Nach der Blutentnahme habe B. die Wache verlassen dürfen. Sein Bruder brachte ihn in die Notaufnahme der Kopfklinik des Universitätsklinikums Heidelberg. Dort wurde er mit Schmerzmitteln versorgt und nach Hause geschickt. Gegen 5 Uhr in der Früh sei B. mit einem Taxi von Heidelberg nach Mannheim gefahren.

Als er am nächsten Tag aufgewacht sei, habe er starkes Nasenbluten gehabt und Blut gespuckt. Erneut suchte er die Kopfklinik auf, dabei sei der Bruch des mittleren Gesichtsknochens festgestellt worden. Fast fünf Tage habe man ihn stationär aufgenommen. Sein Freund Siewe besuchte ihn in dieser Zeit zweimal.

"Er leistete massiven Widerstand, trat und schlug um sich"

Die Version der Bundespolizei sieht anders aus: Steffen Zaiser, Sprecher der Bundespolizei in Stuttgart, widersprach B.s Darstellung in wesentlichen Punkten und sagte SPIEGEL ONLINE im Mai: "Der Student hat sich trotz mehrfacher Aufforderung geweigert, sich auszuweisen und versucht, sich der Kontrolle zu entziehen." An den Armen habe man ihn deshalb auf die Wache geführt. "Dort leistete er massiven Widerstand, trat und schlug um sich."

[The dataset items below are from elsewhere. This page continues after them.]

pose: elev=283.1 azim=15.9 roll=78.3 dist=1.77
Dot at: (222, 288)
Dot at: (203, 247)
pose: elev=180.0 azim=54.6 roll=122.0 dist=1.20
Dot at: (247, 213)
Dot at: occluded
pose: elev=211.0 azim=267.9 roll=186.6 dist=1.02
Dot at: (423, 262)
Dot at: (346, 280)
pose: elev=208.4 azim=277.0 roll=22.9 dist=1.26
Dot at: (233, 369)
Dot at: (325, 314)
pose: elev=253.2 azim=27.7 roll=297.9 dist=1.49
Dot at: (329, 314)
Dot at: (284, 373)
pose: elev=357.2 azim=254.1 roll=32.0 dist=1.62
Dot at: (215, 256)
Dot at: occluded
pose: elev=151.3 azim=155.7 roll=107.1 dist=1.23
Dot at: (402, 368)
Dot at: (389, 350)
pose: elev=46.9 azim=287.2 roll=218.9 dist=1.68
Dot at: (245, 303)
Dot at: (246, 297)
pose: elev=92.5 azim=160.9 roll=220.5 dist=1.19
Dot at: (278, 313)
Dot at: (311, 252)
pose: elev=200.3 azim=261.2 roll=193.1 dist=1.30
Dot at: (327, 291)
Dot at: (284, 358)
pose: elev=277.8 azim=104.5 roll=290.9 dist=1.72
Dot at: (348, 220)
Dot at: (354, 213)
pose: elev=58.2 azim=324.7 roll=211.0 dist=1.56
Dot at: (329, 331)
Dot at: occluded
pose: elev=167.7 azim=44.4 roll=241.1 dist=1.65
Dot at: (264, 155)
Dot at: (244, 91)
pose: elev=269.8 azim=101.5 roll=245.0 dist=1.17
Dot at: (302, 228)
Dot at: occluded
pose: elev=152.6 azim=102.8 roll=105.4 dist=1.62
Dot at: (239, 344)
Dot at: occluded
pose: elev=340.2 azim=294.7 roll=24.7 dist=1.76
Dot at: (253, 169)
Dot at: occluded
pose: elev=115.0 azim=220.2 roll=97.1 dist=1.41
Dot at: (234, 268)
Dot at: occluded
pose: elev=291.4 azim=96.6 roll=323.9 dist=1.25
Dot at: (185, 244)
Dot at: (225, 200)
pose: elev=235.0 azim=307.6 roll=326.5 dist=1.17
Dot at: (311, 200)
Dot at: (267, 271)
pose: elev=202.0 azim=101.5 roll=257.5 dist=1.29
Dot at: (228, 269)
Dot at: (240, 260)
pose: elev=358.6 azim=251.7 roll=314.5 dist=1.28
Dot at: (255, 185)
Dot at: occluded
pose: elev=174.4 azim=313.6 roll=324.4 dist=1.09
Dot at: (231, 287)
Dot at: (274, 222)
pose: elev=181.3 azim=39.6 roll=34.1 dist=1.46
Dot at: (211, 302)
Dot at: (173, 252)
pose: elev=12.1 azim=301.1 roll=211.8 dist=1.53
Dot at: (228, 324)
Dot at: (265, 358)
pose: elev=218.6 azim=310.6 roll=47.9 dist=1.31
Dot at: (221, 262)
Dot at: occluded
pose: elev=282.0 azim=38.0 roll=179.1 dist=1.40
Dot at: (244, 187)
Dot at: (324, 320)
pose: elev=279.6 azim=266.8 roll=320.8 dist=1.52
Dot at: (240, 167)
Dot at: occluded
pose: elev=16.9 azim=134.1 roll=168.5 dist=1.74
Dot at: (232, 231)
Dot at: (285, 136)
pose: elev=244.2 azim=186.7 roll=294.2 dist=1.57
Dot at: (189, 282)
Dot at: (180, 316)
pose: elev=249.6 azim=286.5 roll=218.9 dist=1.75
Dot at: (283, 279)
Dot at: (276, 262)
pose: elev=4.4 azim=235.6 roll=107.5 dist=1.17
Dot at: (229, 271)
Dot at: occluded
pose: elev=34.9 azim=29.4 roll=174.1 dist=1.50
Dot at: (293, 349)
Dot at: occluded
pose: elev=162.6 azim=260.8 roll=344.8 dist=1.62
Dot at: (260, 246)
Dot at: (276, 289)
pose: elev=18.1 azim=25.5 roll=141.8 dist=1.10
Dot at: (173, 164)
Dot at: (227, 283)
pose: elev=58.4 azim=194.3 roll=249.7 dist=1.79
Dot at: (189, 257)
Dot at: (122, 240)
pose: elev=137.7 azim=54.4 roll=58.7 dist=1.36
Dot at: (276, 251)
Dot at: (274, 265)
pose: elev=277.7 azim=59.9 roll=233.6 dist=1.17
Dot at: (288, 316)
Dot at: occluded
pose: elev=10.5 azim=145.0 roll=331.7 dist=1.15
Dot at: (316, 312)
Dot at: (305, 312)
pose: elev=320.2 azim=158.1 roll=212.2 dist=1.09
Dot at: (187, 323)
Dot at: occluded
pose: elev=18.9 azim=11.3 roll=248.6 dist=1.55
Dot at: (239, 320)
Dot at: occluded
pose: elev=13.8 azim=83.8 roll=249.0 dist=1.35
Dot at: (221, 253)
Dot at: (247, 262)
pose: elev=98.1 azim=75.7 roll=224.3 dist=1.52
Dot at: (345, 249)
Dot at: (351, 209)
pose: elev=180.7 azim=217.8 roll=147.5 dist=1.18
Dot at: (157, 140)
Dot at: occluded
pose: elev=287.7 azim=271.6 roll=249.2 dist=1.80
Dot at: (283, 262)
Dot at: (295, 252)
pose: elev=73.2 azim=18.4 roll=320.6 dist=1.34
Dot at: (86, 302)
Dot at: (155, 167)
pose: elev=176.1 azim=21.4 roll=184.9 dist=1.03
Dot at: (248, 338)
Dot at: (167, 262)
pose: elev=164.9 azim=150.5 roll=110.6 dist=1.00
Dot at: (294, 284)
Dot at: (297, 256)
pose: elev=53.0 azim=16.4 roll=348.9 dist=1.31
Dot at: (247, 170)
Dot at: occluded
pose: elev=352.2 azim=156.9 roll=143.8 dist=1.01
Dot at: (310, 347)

B. habe die Polizisten zudem als "Mörder" bepöbelt und bespuckt. "Er musste mehrmals beruhigt und festgehalten werden", erklärte Zaiser. Man habe Unterstützung von der Landespolizei angefordert. Insgesamt seien sechs Beamte nötig gewesen, um den Afrikaner zu bändigen. Drei davon hätten Prellungen und Kratzwunden, einer der Beamten gar eine Kapselverletzung an der Hand erlitten.

Die Bundespolizei habe bei der Staatsanwaltschaft Heidelberg gegen den Kameruner wegen Widerstandes gegen Polizeibeamte sowie Körperverletzung Anzeige erstattet.